Kur’an da “haramlar kısas iledir” diyor. Eğer bir topluluk kurallara uymuyorsa onlara karşı kural dışı davranmak meşrudur. O halde her halükârda -kural içi veya kural dışı- devletin yıkılışına izin verilmez. Önce devlet sonra hukuk söz konusudur. Belki yeni kurulurken önce hukuk sonra kuvvet olur ama kurulu düzeni bozmak isteyenlere karşı kuvvet kullanılır.
*
Şimdi bir soru vardır: Devlet telefonları dinlemeli midir, buna hakkı var mıdır?

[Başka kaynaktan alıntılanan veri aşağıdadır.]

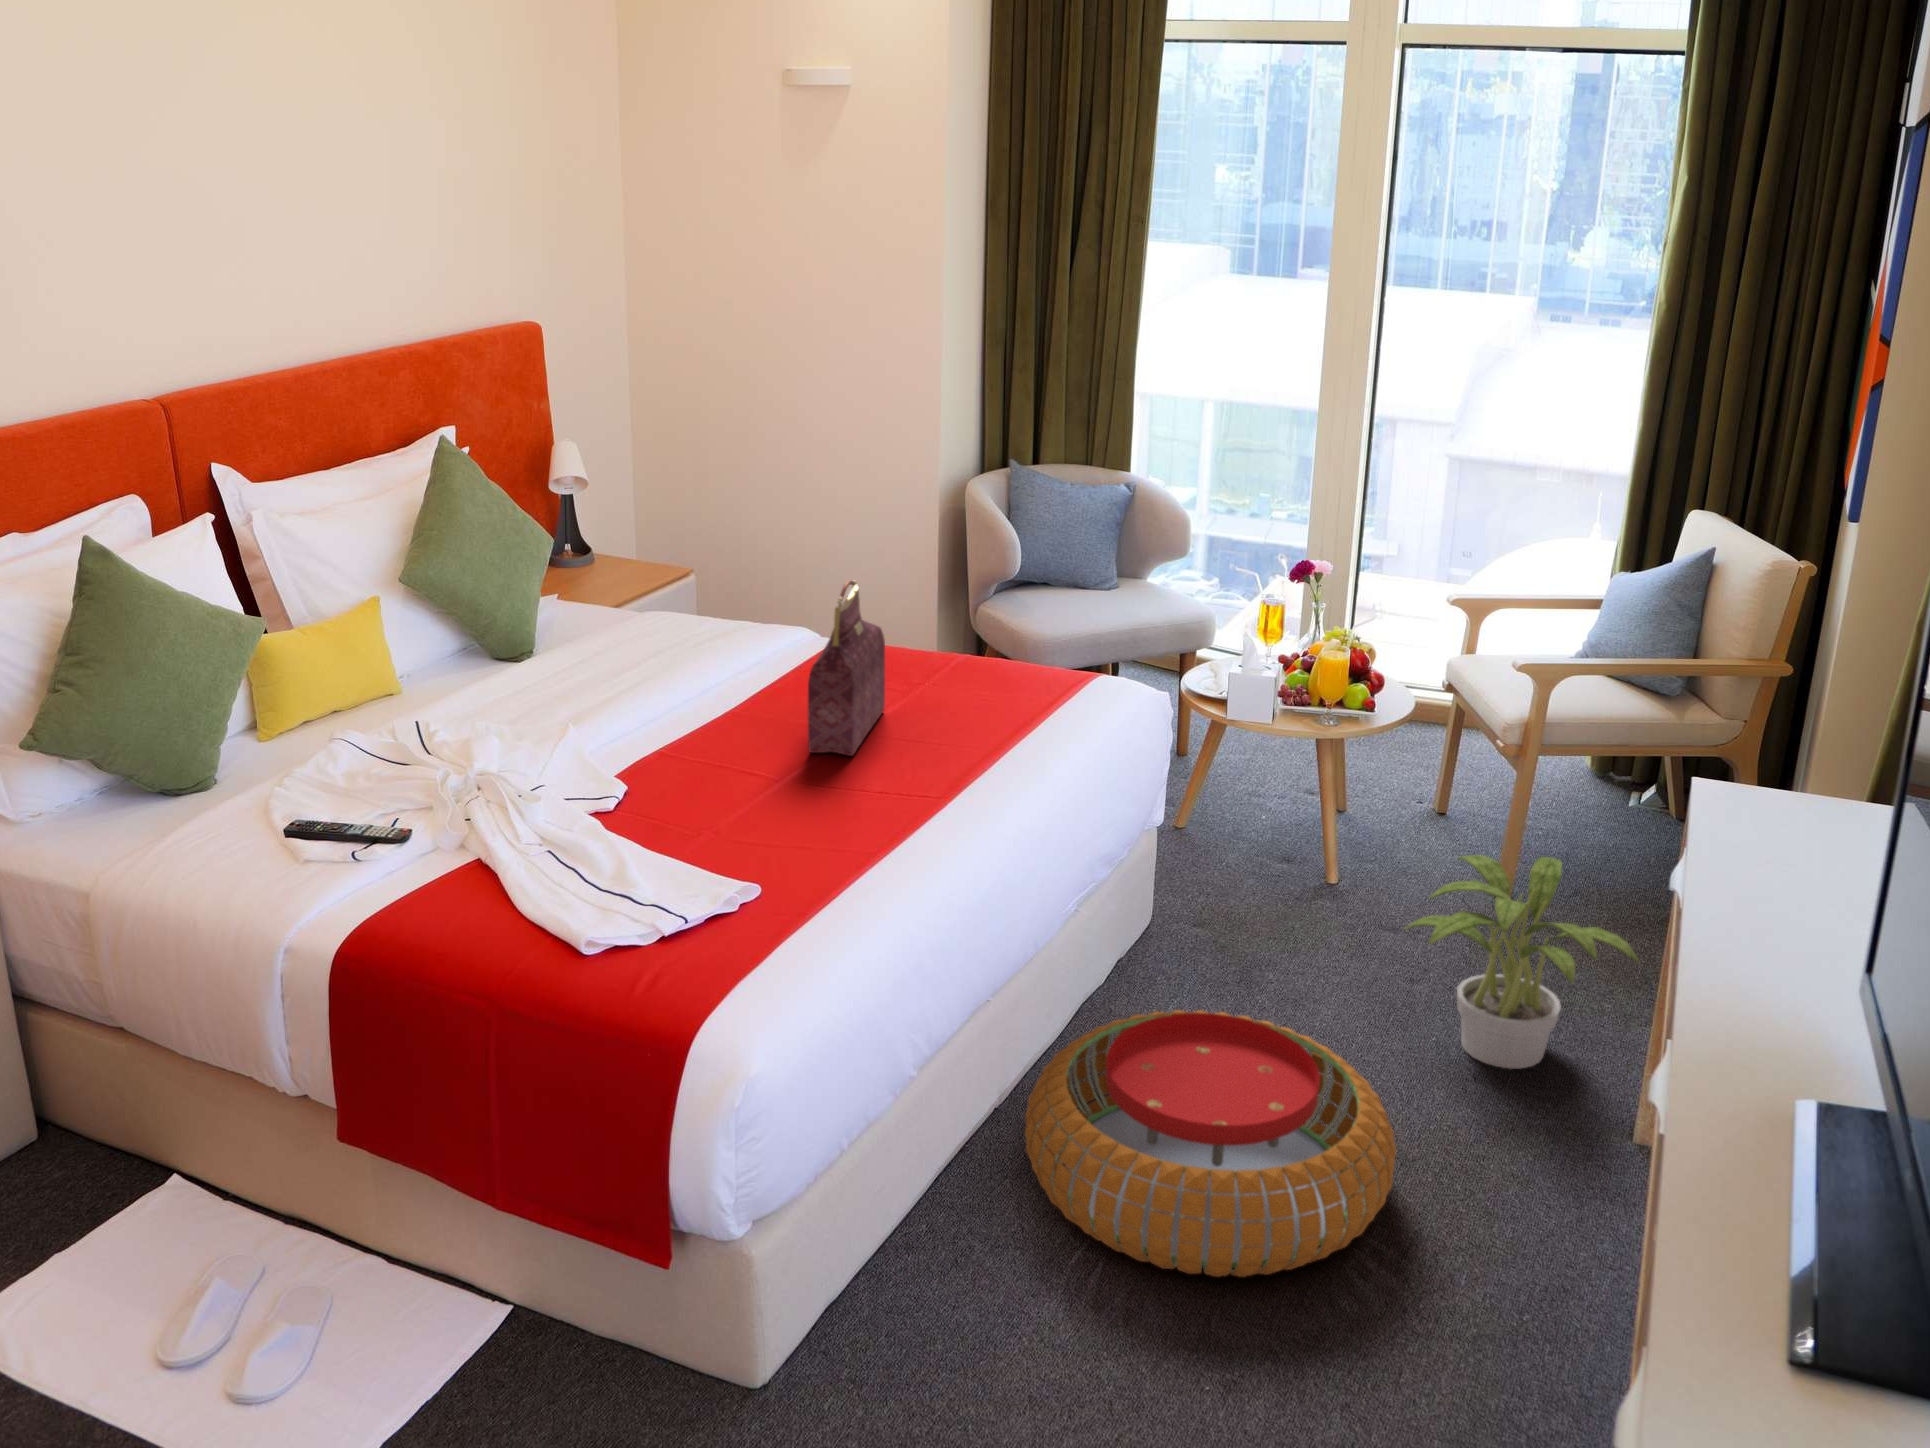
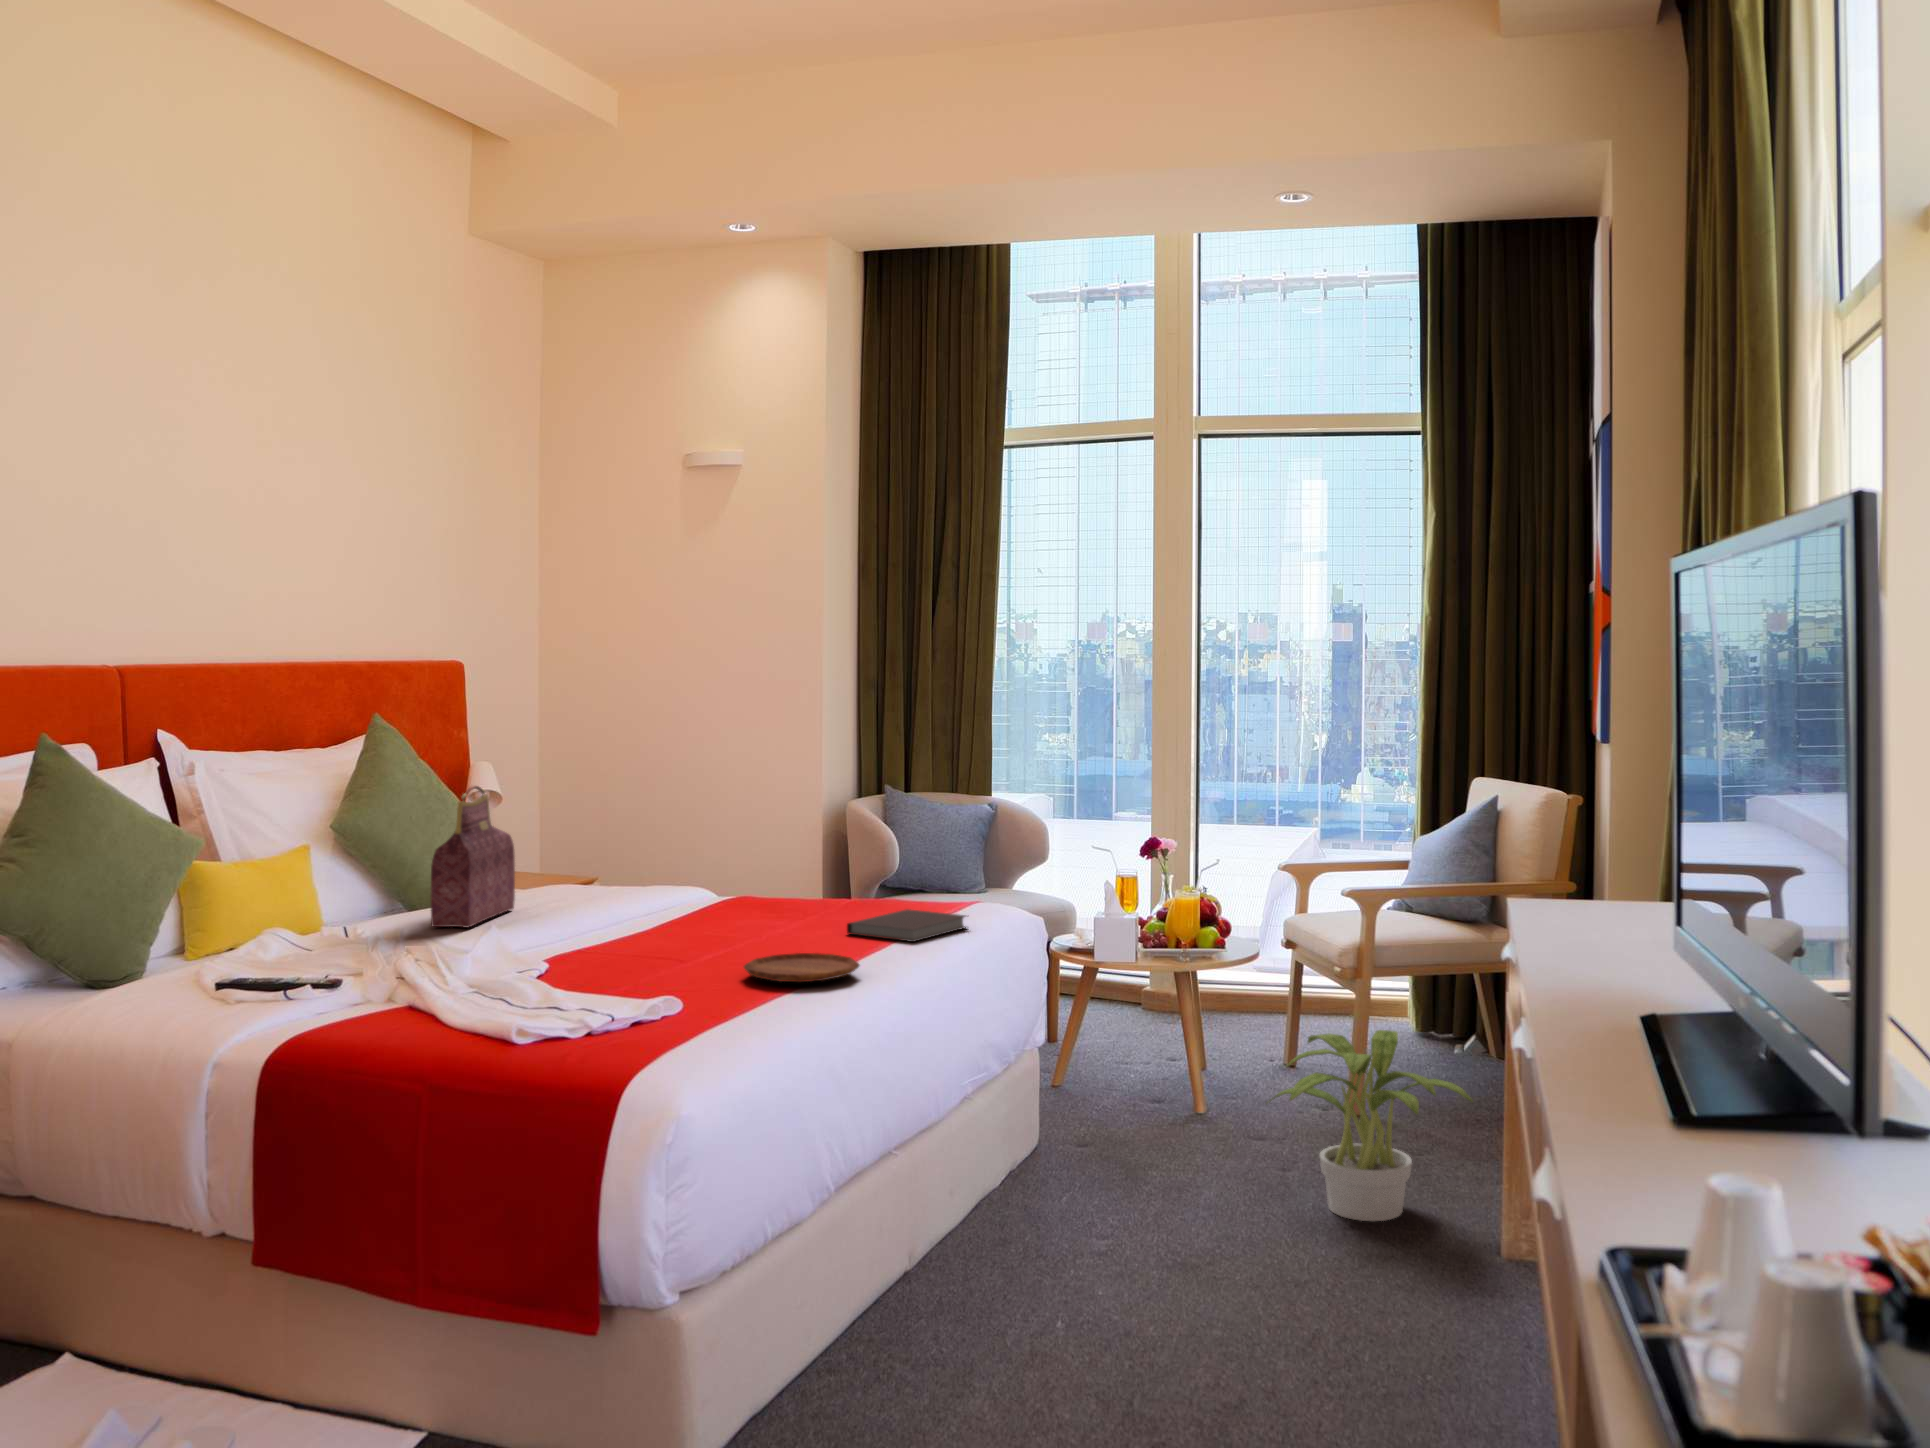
handbag: present [808,580,885,756] -> present [431,785,515,927]
notebook: none [950,682,1085,740] -> present [847,909,966,942]
tray: none [831,773,958,826] -> present [743,953,859,982]
pouf: present [1025,1010,1396,1277] -> none [933,1155,1278,1370]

Mahremiyet diye bir kavram vardır. Aile mahremiyeti vardır. Karı kocanın birbirleri ile konuşması dinlenmez. Karı kocanın odasına izinsiz girilmez. Askeri görüşmeler dinlenip kayda alınmaz. Bunlar sayılıdır. Kanun bunları sayar.
Bunların dışındaki görüşmeler ve konuşmalar ne diye gizli olsun. Benim telefonumu isteyen istediği kadar dinlesin, bana ne zararı vardır. Eğer devlet görevini yapacaksa gerekli gördüğü yerde kişileri dinler.
Peki, ama buna kim karar verecek?
Devlet telefonumu ancak bucak başkanının izni ile dinleyebilir. Söylenenlerden saklanması gerekenler saklanır, diğerleri imha edilir. Saklanması gerekenler de dinlenen kimseye hemen ulaştırılır ve savunması alınır.
Demek ki yapılacak iş ikidir.
Bir kişinin telefonu ancak onun bucak başkanının izin vermesi ile dinlenir. Dinlendikten sonra gereksiz kayıtlar hemen silinir, mahrem olanlar hemen silinir. Arşivlenenlerde adları geçenler haberdar edilir.
Askeri kayıtları ordu her zaman yapar. Sıkıyönetim ve savaş dışı olanları hiçbir zaman izhar edemez ve bir yerde kullanamaz.